EXTRACTED MATERIAL Block Start
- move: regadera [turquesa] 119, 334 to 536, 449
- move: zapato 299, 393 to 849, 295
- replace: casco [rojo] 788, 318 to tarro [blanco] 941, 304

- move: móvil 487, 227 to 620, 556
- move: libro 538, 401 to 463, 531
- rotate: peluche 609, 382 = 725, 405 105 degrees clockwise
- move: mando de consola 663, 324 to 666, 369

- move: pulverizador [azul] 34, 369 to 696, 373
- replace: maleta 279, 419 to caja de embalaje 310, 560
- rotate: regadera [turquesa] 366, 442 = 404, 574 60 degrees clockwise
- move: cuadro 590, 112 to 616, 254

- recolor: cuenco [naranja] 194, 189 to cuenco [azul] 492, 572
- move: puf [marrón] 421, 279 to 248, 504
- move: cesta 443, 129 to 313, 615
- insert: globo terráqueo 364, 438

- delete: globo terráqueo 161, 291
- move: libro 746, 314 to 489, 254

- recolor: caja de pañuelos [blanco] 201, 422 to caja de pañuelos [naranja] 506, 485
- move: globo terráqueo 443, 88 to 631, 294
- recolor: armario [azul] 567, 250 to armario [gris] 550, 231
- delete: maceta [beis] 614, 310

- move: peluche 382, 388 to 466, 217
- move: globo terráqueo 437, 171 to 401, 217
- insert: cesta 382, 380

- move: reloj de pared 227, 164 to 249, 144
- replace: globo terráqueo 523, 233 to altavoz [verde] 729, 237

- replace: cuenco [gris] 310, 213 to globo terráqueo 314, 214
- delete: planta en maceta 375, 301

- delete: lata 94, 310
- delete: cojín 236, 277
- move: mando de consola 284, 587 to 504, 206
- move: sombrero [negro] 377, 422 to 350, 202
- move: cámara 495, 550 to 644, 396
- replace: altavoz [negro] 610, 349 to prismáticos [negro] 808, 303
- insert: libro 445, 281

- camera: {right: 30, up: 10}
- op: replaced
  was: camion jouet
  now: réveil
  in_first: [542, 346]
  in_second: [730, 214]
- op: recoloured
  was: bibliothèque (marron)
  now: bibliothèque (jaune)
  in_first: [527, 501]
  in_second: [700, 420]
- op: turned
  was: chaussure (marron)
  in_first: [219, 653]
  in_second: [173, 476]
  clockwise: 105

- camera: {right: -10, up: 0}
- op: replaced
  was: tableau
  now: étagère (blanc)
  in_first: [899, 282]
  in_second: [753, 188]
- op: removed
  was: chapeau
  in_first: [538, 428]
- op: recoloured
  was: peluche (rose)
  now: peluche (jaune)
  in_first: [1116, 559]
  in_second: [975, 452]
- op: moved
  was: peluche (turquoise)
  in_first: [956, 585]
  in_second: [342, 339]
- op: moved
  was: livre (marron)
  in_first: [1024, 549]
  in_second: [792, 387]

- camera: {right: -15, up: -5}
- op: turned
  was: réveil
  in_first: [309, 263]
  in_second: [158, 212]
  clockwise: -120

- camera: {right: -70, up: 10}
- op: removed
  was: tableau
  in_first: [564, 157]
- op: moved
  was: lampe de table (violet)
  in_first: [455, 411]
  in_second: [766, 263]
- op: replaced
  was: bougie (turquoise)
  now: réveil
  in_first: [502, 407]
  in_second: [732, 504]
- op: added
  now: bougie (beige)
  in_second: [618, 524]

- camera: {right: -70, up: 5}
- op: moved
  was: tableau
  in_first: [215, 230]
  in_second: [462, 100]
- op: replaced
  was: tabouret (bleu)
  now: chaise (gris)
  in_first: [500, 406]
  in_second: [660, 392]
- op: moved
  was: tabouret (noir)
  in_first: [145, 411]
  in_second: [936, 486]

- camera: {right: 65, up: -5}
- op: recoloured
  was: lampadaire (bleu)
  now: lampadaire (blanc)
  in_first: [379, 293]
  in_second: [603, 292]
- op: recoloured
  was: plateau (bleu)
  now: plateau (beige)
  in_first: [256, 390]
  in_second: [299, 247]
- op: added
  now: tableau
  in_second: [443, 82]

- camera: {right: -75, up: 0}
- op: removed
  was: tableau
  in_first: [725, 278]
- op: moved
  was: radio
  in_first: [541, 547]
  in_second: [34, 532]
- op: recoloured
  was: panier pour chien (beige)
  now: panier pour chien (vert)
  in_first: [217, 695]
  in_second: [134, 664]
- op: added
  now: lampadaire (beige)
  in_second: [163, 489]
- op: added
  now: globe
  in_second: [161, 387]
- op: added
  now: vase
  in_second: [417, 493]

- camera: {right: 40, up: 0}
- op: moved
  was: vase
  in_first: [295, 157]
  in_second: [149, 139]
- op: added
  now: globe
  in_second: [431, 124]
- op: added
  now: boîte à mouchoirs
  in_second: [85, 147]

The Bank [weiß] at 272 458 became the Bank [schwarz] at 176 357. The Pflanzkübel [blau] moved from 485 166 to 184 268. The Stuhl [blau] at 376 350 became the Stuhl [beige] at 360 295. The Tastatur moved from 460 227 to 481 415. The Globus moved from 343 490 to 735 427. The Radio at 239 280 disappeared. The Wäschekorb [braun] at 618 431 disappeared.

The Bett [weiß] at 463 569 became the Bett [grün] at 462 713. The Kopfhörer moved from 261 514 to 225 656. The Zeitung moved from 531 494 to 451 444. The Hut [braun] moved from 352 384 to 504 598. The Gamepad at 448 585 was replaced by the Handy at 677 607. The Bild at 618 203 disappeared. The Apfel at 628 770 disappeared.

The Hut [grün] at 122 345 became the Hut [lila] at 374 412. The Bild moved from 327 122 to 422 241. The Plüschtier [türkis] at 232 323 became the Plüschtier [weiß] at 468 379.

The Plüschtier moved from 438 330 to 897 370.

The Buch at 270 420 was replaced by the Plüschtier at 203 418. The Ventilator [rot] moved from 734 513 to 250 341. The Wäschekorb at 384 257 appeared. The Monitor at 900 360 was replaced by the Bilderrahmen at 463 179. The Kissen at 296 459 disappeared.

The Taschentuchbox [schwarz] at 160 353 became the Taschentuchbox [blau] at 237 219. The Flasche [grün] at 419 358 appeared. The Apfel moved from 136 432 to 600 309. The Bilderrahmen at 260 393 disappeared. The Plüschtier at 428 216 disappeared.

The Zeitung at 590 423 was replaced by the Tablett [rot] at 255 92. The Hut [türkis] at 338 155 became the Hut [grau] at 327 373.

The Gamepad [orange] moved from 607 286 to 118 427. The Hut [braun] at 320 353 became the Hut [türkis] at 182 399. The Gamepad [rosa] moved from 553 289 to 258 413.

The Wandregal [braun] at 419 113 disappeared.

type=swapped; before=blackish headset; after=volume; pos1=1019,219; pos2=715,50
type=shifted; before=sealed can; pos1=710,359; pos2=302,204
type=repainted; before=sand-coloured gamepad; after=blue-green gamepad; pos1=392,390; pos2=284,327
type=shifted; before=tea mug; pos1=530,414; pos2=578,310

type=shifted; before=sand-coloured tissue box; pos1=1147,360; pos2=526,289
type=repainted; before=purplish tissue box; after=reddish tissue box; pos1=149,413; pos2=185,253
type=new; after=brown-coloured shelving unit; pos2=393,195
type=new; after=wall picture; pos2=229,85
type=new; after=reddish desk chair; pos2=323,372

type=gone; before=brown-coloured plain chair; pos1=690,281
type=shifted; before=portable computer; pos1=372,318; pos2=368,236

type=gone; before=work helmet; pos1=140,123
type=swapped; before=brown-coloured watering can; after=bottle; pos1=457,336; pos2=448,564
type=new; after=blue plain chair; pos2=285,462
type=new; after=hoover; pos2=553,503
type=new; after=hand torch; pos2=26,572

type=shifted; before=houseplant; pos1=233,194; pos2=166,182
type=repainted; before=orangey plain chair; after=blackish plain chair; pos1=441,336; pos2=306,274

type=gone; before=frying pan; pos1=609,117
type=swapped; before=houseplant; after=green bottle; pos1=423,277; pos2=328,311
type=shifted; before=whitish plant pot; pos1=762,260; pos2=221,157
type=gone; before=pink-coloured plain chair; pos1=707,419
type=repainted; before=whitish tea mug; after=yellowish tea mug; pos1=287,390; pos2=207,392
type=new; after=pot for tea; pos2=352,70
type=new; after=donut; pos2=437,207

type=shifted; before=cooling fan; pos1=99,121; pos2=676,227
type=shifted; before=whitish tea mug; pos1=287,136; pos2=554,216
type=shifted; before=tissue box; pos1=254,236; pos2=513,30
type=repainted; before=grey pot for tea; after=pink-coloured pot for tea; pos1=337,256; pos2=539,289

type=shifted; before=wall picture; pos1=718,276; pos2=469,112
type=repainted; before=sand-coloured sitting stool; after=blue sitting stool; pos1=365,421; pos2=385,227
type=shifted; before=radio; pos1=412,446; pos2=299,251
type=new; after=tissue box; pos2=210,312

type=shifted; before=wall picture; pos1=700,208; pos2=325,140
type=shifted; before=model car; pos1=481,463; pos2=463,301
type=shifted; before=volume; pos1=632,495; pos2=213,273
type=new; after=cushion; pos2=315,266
EXTRACTED MATERIAL Block End
Answer with a single number, the count of lines in the data that contain "bibliothèque".

2